What conditions do 5G communication optical modules need to meet?

With the rapid development of the Internet of Things, big data and cloud computing technology, the amount of transmission required for information interaction has shown an explosive growth. As the basic component supporting the development of optical communication, semiconductor lasers are also constantly being optimized to meet the needs of modern communication.

Compared with the 4G base station, the 5G base station has undergone some changes. The bipolar structure of the 4G BBU and RRU has evolved to the three-level structure of the 5G centralized unit (CU), distribution unit (DU) and active antenna processing unit (AAU), and three networks, namely, forward transmission, intermediate transmission and return transmission, have been derived.

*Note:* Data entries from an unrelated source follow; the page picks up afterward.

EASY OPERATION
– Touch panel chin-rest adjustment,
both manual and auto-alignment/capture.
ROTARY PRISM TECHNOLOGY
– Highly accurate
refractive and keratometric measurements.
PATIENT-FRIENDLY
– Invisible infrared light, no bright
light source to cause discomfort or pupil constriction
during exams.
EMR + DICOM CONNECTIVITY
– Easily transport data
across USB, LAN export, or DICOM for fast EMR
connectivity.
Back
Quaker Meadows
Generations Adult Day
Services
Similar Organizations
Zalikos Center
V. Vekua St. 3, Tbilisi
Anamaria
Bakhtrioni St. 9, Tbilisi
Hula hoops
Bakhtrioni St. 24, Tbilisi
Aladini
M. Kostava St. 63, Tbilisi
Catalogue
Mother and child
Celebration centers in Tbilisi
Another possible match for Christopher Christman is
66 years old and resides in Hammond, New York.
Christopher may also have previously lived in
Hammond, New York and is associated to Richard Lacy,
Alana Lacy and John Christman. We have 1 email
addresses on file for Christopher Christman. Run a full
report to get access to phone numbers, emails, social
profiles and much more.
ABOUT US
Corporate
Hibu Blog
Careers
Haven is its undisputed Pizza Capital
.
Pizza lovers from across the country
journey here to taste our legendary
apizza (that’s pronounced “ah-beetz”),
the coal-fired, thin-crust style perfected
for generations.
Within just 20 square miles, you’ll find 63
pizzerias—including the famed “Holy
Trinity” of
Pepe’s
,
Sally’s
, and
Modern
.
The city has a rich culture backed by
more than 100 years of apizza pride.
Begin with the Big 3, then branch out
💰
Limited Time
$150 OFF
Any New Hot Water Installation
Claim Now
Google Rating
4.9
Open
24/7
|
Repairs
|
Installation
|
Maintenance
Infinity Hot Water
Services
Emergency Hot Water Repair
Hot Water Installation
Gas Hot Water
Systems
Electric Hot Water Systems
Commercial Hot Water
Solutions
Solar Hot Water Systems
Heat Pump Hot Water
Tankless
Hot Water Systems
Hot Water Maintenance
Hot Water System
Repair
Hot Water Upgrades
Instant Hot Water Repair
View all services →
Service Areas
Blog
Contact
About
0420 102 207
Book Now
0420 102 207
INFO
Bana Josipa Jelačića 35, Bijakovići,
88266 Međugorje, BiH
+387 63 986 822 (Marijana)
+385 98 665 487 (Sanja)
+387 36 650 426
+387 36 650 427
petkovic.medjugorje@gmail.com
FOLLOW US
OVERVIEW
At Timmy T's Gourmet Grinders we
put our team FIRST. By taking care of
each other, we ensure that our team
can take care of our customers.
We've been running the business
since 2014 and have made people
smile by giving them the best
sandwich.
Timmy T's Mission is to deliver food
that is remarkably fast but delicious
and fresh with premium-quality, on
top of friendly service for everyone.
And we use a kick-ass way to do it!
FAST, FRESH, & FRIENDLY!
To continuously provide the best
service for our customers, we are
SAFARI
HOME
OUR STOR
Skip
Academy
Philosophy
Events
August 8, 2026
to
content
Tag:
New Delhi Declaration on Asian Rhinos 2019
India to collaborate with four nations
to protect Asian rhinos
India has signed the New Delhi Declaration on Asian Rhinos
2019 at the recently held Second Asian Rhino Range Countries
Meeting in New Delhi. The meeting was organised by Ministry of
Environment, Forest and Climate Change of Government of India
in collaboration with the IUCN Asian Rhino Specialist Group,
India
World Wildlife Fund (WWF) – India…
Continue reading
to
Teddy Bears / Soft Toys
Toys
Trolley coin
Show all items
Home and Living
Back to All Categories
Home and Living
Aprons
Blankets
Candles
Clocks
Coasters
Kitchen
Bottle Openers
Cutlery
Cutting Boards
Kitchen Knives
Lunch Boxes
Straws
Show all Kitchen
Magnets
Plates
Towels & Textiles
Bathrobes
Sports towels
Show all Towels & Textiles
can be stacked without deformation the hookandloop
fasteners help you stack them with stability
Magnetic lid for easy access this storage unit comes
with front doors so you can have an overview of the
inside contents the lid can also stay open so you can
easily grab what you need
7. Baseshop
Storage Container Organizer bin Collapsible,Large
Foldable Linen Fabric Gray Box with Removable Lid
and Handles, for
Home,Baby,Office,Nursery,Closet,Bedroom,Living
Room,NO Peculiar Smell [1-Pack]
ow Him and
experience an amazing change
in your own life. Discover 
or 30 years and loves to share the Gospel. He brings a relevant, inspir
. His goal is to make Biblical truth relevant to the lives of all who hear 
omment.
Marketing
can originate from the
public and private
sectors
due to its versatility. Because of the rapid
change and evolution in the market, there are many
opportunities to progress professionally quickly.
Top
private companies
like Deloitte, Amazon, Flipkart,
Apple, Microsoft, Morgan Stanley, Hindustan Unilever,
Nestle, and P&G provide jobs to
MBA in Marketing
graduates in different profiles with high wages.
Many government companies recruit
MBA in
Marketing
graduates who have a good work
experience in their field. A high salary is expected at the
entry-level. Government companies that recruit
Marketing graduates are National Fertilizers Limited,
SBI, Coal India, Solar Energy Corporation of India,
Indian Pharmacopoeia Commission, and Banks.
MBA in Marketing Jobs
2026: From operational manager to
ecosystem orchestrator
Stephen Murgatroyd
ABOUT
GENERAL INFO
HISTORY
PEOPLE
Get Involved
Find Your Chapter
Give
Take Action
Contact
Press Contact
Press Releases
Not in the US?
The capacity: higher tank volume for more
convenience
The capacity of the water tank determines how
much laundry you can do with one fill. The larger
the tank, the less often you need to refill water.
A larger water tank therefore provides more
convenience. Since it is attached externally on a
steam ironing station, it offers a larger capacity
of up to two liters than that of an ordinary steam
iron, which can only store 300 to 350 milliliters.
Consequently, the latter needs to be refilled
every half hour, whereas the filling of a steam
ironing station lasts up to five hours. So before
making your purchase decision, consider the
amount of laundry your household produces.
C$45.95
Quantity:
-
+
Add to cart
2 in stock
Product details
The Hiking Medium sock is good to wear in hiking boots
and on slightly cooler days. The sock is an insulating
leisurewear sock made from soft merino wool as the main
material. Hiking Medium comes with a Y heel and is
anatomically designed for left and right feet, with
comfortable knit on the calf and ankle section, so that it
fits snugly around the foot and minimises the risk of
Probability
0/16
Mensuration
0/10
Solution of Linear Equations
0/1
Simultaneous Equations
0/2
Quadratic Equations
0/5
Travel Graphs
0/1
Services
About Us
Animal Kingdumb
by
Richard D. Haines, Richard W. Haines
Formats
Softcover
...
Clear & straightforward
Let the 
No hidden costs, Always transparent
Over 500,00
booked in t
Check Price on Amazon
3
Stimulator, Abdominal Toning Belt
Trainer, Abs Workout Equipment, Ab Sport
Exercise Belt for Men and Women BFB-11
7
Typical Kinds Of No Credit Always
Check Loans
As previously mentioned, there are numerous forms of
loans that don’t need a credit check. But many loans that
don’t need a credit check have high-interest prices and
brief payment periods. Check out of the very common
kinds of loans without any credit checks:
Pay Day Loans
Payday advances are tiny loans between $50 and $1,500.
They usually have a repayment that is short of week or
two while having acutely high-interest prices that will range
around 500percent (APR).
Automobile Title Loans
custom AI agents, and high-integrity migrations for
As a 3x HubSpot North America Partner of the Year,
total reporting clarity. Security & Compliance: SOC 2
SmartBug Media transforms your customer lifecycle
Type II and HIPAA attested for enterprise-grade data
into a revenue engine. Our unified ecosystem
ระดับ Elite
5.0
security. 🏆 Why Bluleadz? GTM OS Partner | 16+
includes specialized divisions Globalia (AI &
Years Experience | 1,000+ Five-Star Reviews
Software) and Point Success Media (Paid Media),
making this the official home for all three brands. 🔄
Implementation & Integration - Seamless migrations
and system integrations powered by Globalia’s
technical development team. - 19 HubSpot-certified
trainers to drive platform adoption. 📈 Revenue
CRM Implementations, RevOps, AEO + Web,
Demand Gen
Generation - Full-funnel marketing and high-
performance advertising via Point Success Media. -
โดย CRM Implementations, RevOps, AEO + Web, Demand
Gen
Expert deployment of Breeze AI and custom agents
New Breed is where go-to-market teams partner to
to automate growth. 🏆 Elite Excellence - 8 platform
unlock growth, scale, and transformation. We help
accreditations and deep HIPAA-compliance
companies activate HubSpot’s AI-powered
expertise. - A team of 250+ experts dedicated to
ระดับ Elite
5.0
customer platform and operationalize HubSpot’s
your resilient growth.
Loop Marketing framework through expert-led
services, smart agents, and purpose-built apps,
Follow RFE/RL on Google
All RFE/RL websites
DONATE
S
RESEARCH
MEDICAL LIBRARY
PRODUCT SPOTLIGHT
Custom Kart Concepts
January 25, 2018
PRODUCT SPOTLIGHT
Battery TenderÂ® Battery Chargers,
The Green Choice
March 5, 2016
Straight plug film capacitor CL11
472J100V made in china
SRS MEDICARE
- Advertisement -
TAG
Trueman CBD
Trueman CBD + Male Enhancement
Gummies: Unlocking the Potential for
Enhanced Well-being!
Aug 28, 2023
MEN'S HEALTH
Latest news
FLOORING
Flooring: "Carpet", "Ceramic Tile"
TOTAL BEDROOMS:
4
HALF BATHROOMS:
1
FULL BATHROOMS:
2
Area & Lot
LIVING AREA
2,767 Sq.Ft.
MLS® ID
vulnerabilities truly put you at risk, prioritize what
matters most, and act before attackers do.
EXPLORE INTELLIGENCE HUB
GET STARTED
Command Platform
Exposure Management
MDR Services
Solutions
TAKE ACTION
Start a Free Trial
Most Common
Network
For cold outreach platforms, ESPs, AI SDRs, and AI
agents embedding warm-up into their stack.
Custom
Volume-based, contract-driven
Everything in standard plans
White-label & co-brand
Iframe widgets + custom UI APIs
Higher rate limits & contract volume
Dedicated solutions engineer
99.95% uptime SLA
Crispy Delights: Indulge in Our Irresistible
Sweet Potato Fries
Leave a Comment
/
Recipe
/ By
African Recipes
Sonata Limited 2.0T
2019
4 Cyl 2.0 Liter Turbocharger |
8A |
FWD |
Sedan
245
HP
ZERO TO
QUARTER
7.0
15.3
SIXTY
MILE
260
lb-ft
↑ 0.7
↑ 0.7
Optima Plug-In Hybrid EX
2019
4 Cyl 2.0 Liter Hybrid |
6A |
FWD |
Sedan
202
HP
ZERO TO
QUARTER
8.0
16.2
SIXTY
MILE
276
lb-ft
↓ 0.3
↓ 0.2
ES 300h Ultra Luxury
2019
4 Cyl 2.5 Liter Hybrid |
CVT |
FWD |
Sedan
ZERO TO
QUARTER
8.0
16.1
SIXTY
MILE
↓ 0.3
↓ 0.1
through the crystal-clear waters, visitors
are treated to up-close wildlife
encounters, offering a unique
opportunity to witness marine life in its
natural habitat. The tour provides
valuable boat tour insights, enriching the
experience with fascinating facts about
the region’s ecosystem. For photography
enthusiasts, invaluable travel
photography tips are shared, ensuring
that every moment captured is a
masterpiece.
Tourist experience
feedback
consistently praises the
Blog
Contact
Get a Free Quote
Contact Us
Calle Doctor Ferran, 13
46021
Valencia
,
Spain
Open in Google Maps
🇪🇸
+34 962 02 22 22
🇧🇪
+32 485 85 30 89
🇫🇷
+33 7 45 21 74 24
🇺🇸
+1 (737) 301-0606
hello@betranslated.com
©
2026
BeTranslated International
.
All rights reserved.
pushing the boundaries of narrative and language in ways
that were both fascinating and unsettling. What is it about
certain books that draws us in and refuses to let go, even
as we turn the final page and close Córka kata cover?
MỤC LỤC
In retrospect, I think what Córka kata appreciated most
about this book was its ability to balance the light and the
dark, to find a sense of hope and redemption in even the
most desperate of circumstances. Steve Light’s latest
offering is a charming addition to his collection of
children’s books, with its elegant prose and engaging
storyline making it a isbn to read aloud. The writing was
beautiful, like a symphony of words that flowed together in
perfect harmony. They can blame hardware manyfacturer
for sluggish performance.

After the concept of 5G was put forward, the demand for optical modules has increased significantly. This demand is mainly reflected in two aspects: on the one hand, the demand for the number of optical modules. In addition to the traditional forward and back transmission optical modules, new optical modules need to be added in the intermediate transmission link; On the other hand, there is a demand for the speed of optical modules. The 4G forward transmission and return transmission use 10G optical modules, while the 5G forward transmission requires tens of millions of 25G/50G optical modules, and the return transmission requires 100G optical modules. The return convergence layer even requires 200G or 400G optical modules.

According to the Ministry of Industry and Information Technology, 5G networks will be commercialized by 2020. In the process of formulating standards, 25G and 100G optical module standards have been affirmed by most operators. According to the data from the survey organization, the construction of 5G bearer network base stations will be a period of rapid development before 2022, and the demand for optical modules will be driven rapidly by the construction of bearer networks. It is estimated that the total expenditure of 5G networks will be 1400 billion, the market volume of optical modules will reach 62 billion, and the investment in optical modules is expected to account for 4.4% of the total expenditure of 5G networks.

At present, the packaging challenges of optoelectronic devices are faced with the following problems. The first is how to design an efficient coupling system and a temperature control system; The second is how to make use of the parasitic effect brought by the package to compensate the shortage of the chip while the single transistor device is marching towards the direction of high speed and large bandwidth; The third is how to realize the feeding of multiple microwave signals in a limited space, as well as complete structural transformation, mode field matching and other complex structural design when array devices are developing towards miniaturization and integration.